** Opening Records supplied block **
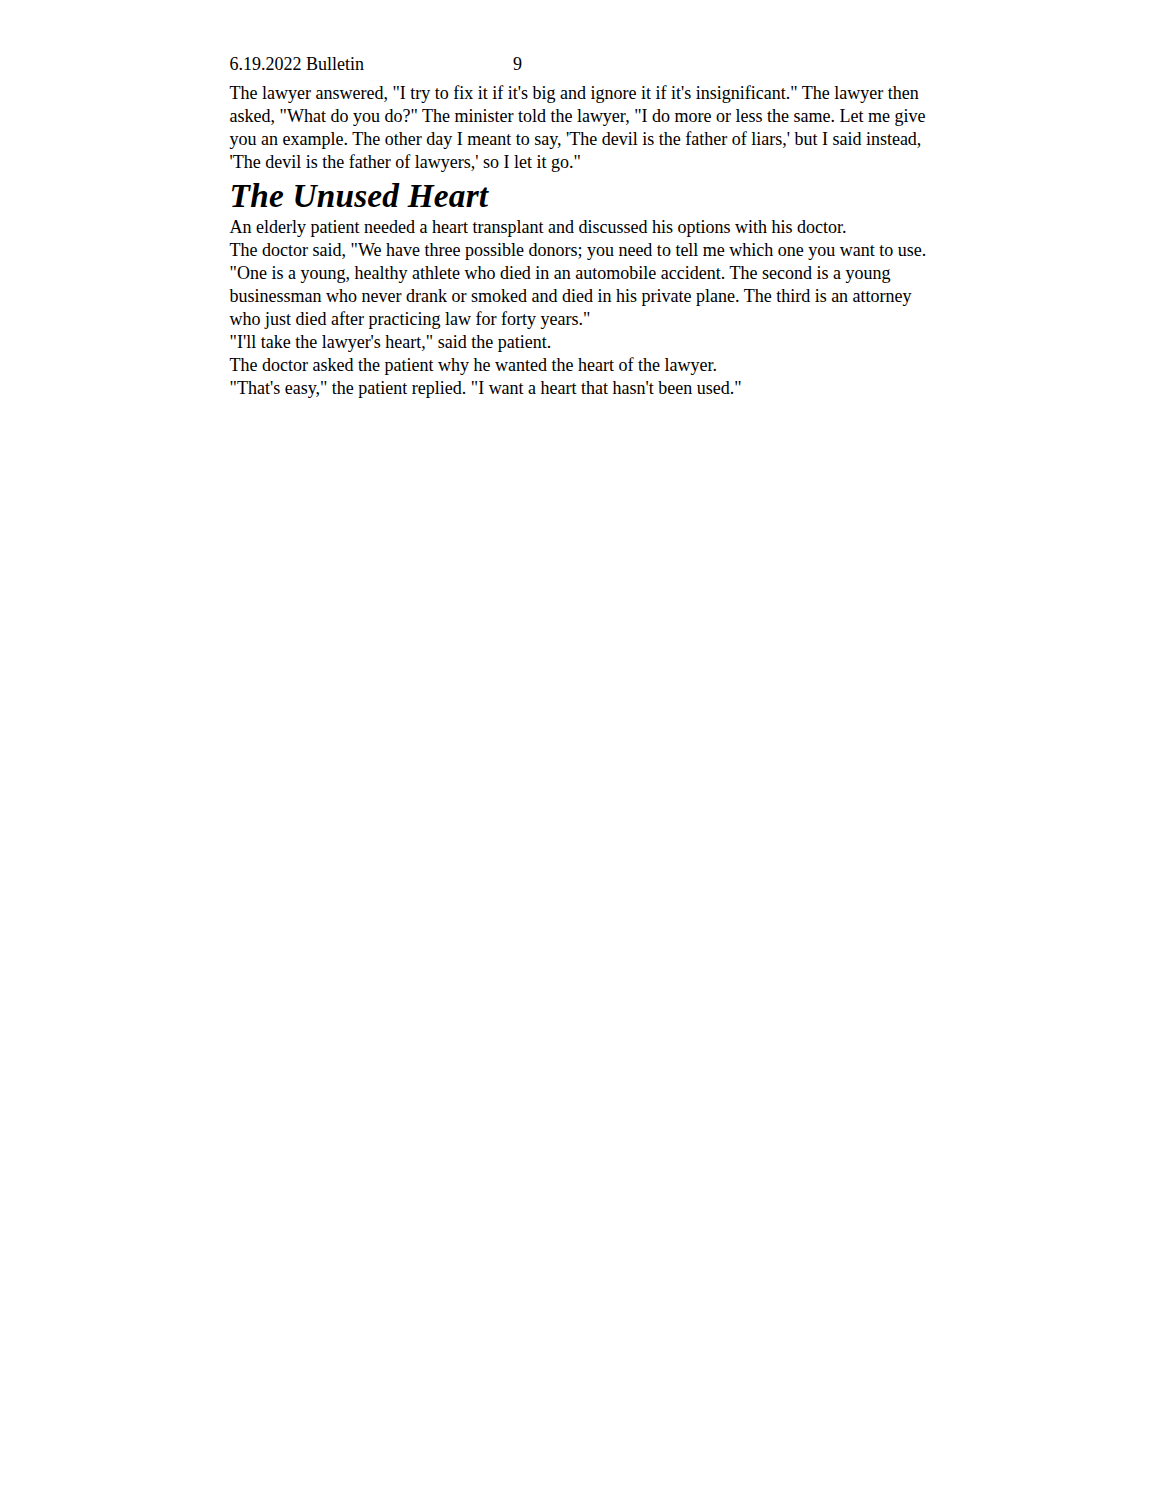6.19.2022 Bulletin 9
The lawyer answered, "I try to fix it if it's big and ignore it if it's insignificant." The lawyer then asked, "What do you do?" The minister told the lawyer, "I do more or less the same. Let me give you an example. The other day I meant to say, 'The devil is the father of liars,' but I said instead, 'The devil is the father of lawyers,' so I let it go."
The Unused Heart
An elderly patient needed a heart transplant and discussed his options with his doctor.
The doctor said, "We have three possible donors; you need to tell me which one you want to use.
"One is a young, healthy athlete who died in an automobile accident. The second is a young businessman who never drank or smoked and died in his private plane. The third is an attorney who just died after practicing law for forty years."
"I'll take the lawyer's heart," said the patient.
The doctor asked the patient why he wanted the heart of the lawyer.
"That's easy," the patient replied. "I want a heart that hasn't been used."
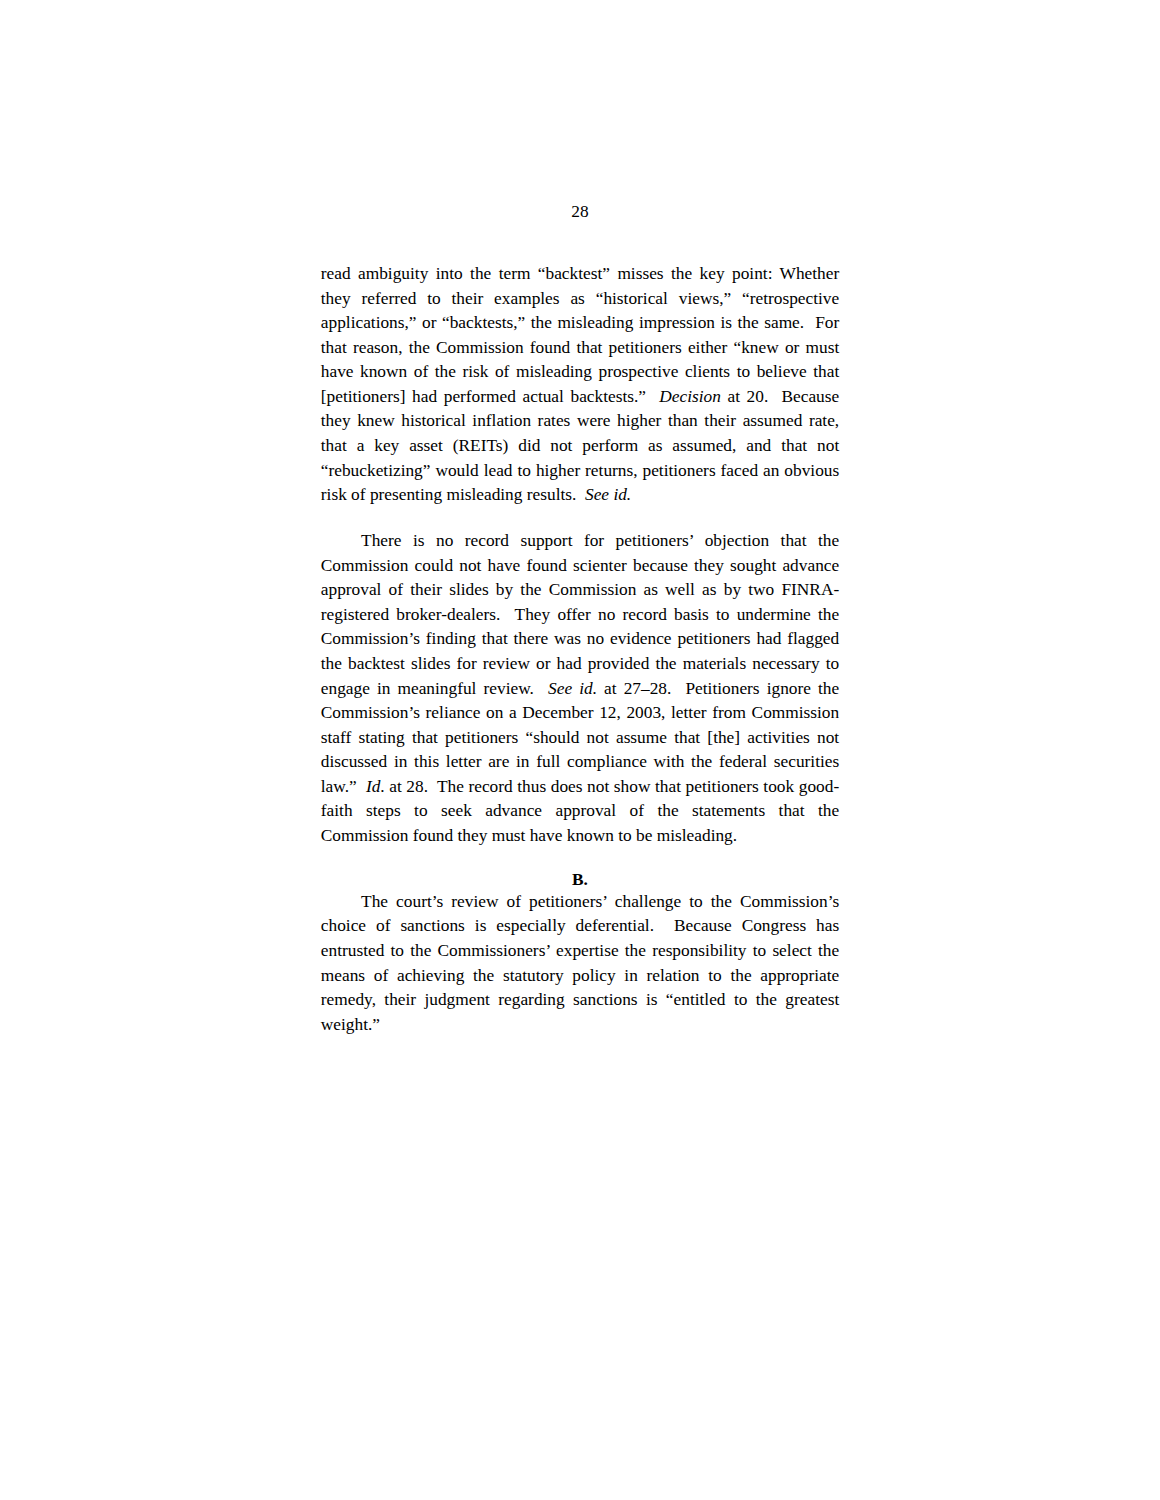28
read ambiguity into the term “backtest” misses the key point: Whether they referred to their examples as “historical views,” “retrospective applications,” or “backtests,” the misleading impression is the same. For that reason, the Commission found that petitioners either “knew or must have known of the risk of misleading prospective clients to believe that [petitioners] had performed actual backtests.” Decision at 20. Because they knew historical inflation rates were higher than their assumed rate, that a key asset (REITs) did not perform as assumed, and that not “rebucketizing” would lead to higher returns, petitioners faced an obvious risk of presenting misleading results. See id.
There is no record support for petitioners’ objection that the Commission could not have found scienter because they sought advance approval of their slides by the Commission as well as by two FINRA-registered broker-dealers. They offer no record basis to undermine the Commission’s finding that there was no evidence petitioners had flagged the backtest slides for review or had provided the materials necessary to engage in meaningful review. See id. at 27–28. Petitioners ignore the Commission’s reliance on a December 12, 2003, letter from Commission staff stating that petitioners “should not assume that [the] activities not discussed in this letter are in full compliance with the federal securities law.” Id. at 28. The record thus does not show that petitioners took good-faith steps to seek advance approval of the statements that the Commission found they must have known to be misleading.
B.
The court’s review of petitioners’ challenge to the Commission’s choice of sanctions is especially deferential. Because Congress has entrusted to the Commissioners’ expertise the responsibility to select the means of achieving the statutory policy in relation to the appropriate remedy, their judgment regarding sanctions is “entitled to the greatest weight.”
** Closing Records supplied block **
* **Task**: Every line that contains the string "found" should be copied from the records.

* **Completed exercise**:
read ambiguity into the term “backtest” misses the key point: Whether they referred to their examples as “historical views,” “retrospective applications,” or “backtests,” the misleading impression is the same. For that reason, the Commission found that petitioners either “knew or must have known of the risk of misleading prospective clients to believe that [petitioners] had performed actual backtests.” Decision at 20. Because they knew historical inflation rates were higher than their assumed rate, that a key asset (REITs) did not perform as assumed, and that not “rebucketizing” would lead to higher returns, petitioners faced an obvious risk of presenting misleading results. See id.
There is no record support for petitioners’ objection that the Commission could not have found scienter because they sought advance approval of their slides by the Commission as well as by two FINRA-registered broker-dealers. They offer no record basis to undermine the Commission’s finding that there was no evidence petitioners had flagged the backtest slides for review or had provided the materials necessary to engage in meaningful review. See id. at 27–28. Petitioners ignore the Commission’s reliance on a December 12, 2003, letter from Commission staff stating that petitioners “should not assume that [the] activities not discussed in this letter are in full compliance with the federal securities law.” Id. at 28. The record thus does not show that petitioners took good-faith steps to seek advance approval of the statements that the Commission found they must have known to be misleading.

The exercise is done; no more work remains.